Ces derniers mois, on a beaucoup parlé de l’astéroïde «2024 YR4», qui passera dans sept ans tout près de la Terre...
Il a fasciné les médias, car la probabilité d’un impact était parfois d’environ 3%. Plus tard, elle s’est réduite à presque rien. De telles corrections sont typiques. Plus on observe un astéroïde longtemps, plus on peut prédire sa trajectoire avec précision.

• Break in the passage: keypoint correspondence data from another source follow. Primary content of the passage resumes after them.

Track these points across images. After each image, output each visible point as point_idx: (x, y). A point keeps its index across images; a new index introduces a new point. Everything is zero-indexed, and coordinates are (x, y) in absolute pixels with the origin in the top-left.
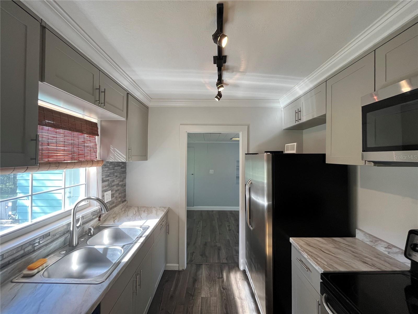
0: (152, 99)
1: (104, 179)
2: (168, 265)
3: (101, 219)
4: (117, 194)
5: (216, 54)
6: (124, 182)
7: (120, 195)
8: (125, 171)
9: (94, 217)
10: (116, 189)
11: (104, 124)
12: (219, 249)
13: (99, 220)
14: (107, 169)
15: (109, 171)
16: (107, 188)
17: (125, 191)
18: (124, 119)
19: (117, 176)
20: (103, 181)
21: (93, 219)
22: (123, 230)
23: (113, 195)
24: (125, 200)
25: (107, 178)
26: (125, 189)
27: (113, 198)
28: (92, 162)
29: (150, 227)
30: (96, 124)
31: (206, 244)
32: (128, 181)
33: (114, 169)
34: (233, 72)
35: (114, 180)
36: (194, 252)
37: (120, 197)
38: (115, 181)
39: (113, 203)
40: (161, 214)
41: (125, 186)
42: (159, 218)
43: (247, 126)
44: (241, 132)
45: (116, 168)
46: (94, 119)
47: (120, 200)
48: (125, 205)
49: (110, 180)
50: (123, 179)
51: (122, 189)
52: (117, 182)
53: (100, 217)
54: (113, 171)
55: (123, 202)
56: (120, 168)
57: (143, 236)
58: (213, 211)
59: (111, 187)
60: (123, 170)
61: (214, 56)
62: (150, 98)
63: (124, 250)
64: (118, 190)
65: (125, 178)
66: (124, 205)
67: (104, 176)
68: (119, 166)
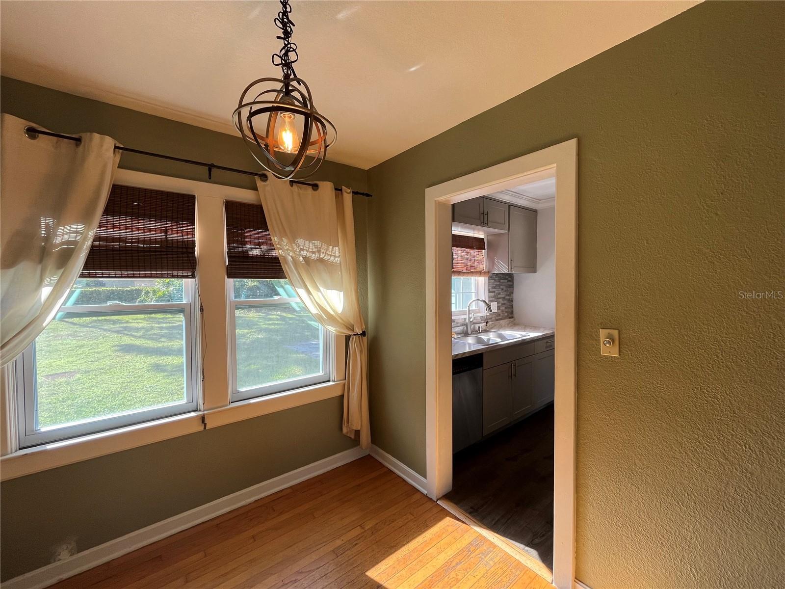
0: (539, 200)
1: (491, 290)
3: (488, 325)
4: (504, 308)
6: (511, 297)
7: (507, 310)
8: (513, 285)
9: (482, 322)
10: (503, 302)
11: (488, 237)
13: (486, 325)
14: (493, 281)
15: (495, 283)
16: (494, 299)
17: (513, 308)
18: (505, 231)
19: (503, 289)
20: (490, 292)
22: (506, 334)
23: (499, 308)
24: (512, 316)
25: (493, 290)
26: (513, 305)
27: (499, 311)
28: (480, 273)
30: (483, 239)
32: (516, 296)
33: (499, 282)
35: (500, 293)
37: (506, 312)
38: (501, 294)
39: (499, 315)
41: (512, 301)
42: (543, 333)
45: (502, 281)
46: (481, 236)
47: (506, 314)
49: (496, 292)
50: (510, 293)
51: (508, 304)
52: (504, 296)
53: (487, 323)
54: (498, 283)
55: (510, 318)
56: (506, 281)
59: (497, 299)
60: (510, 283)
64: (504, 304)
65: (512, 293)
66: (511, 321)
67: (490, 287)
68: (505, 279)
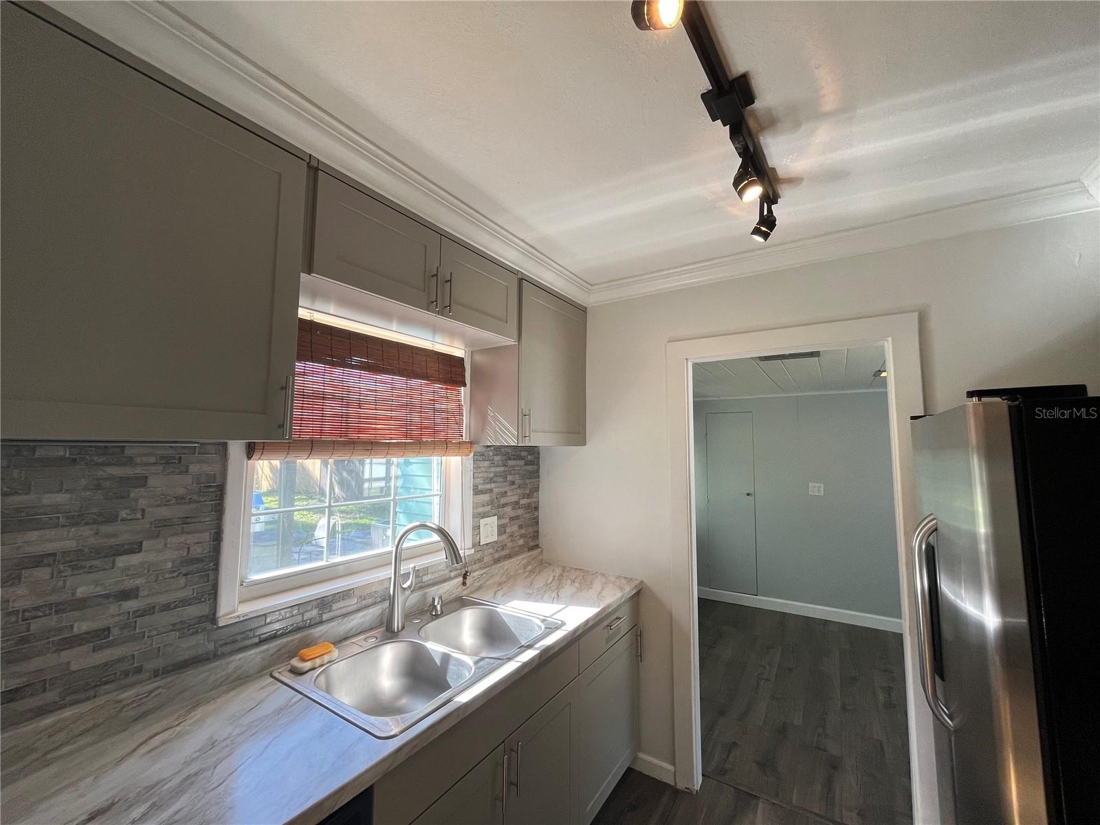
0: (591, 285)
1: (480, 487)
2: (642, 755)
3: (468, 581)
4: (515, 528)
5: (705, 84)
6: (535, 500)
7: (523, 531)
8: (538, 471)
9: (453, 574)
10: (513, 514)
11: (477, 358)
12: (834, 765)
13: (464, 584)
14: (486, 464)
15: (493, 469)
16: (488, 508)
17: (537, 523)
18: (510, 342)
19: (513, 483)
20: (477, 491)
21: (450, 579)
22: (506, 619)
23: (502, 529)
24: (535, 544)
25: (488, 486)
26: (538, 516)
27: (504, 537)
28: (446, 446)
29: (565, 624)
30: (461, 361)
31: (782, 731)
32: (544, 497)
33: (505, 465)
34: (797, 125)
35: (506, 492)
36: (735, 744)
37: (522, 536)
38: (509, 494)
39: (503, 547)
40: (613, 596)
41: (537, 508)
42: (599, 607)
43: (916, 315)
44: (890, 339)
45: (511, 463)
46: (457, 350)
47: (521, 542)
48: (534, 559)
49: (496, 490)
50: (530, 491)
51: (528, 516)
52: (515, 498)
53: (465, 576)
54: (502, 469)
55: (531, 549)
56: (522, 462)
57: (537, 646)
58: (826, 622)
59: (499, 507)
60: (530, 468)
61: (703, 96)
62: (588, 285)
63: (475, 671)
64: (517, 517)
65: (537, 489)
66: (533, 557)
67: (479, 481)
68: (520, 458)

Que se serait-il passé si cette masse avait touché une zone habitée ou même une ville?
Une catastrophe! «2024 YR4» n’a certes qu’un diamètre maximal de 70 m, mais il se déplace à une vitesse fulgurante, à environ 50 000 km/h. Il en résulte une énorme énergie cinétique, comme on dit dans le jargon de la physique. Il aurait frappé la Terre de plein fouet et aurait causé des destructions extrêmes, aussi graves que l’explosion de 500 bombes atomiques comme celle d’Hiroshima.

Ce serait horrible!
Oui, et pourtant je pense que c’est une erreur de céder à la panique en imaginant un tel scénario. Nous pouvons être relativement sereins: la probabilité que nous connaissions un jour une telle catastrophe est très faible. Le fait que les villes et les villages ne se trouvent que sur une fraction de la surface de la Terre y contribue. La majeure partie, soit plus de 70%, est recouverte par les océans. Néanmoins, nous devrions surveiller de près les astéroïdes proches de la Terre et nous préparer au cas où un gros morceau nous toucherait.

Quand les débris spatiaux se consument, ils ressemblent à une étoile filante.

Markus Griesser, astronome

Mais que pourrait faire l’humanité pour arrêter un astéroïde dangereux? Dans les films hollywoodiens, on a tendance à tirer sur ces amas à coup de bombes atomiques...
Mauvaise idée! Si l’on fait exploser un astéroïde à l’approche de la Terre, on risque, dans le pire des cas, de provoquer une pluie de débris qui dévasterait une zone bien plus vaste. La NASA est en train de développer une bien meilleure méthode de défense: une sonde spatiale censée entrer en collision avec l’astéroïde à temps et le faire dévier très légèrement de sa trajectoire. Si cela se produit à une grande distance de la Terre, il suffit d’une minuscule correction pour qu’il passe finalement à côté de notre planète.

Ces dernières années, de nombreux nouveaux satellites ont été lancés en orbite. Cela a-t-il modifié le ciel nocturne?
Oh oui, les changements sont visibles à l’œil nu: l’entreprise SpaceX d’Elon Musk lance régulièrement des hordes entières de satellites Starlink en orbite. Tant qu’elles sont encore en orbite basse, on les voit depuis la Terre, elles ressemblent à un collier de perles composé de minuscules points lumineux. À cela s’ajoute la masse toujours plus importante de débris spatiaux: lorsque de tels déchets se consument dans l’atmosphère, ils ressemblent à une étoile filante.

Les débris spatiaux sont-ils dangereux?
Ils pourraient frapper la Station spatiale internationale (ISS) et blesser des astronautes, mais surtout, cette masse de déchets est un énorme problème pour nous, astronomes. Un gigantesque tas d’ordures tourne autour de la Terre et entrave de plus en plus nos observations. Cela m’agace beaucoup. Le problème, c’est qu’il n’y a pas de règles pour l’exploitation commerciale de l’espace. N’importe quelle personne qui a les moyens techniques peut lancer des objets dans l’espace proche de la Terre. Dans le lot, il y a aussi des entreprises véreuses qui ne sont intéressées que par le profit à court terme.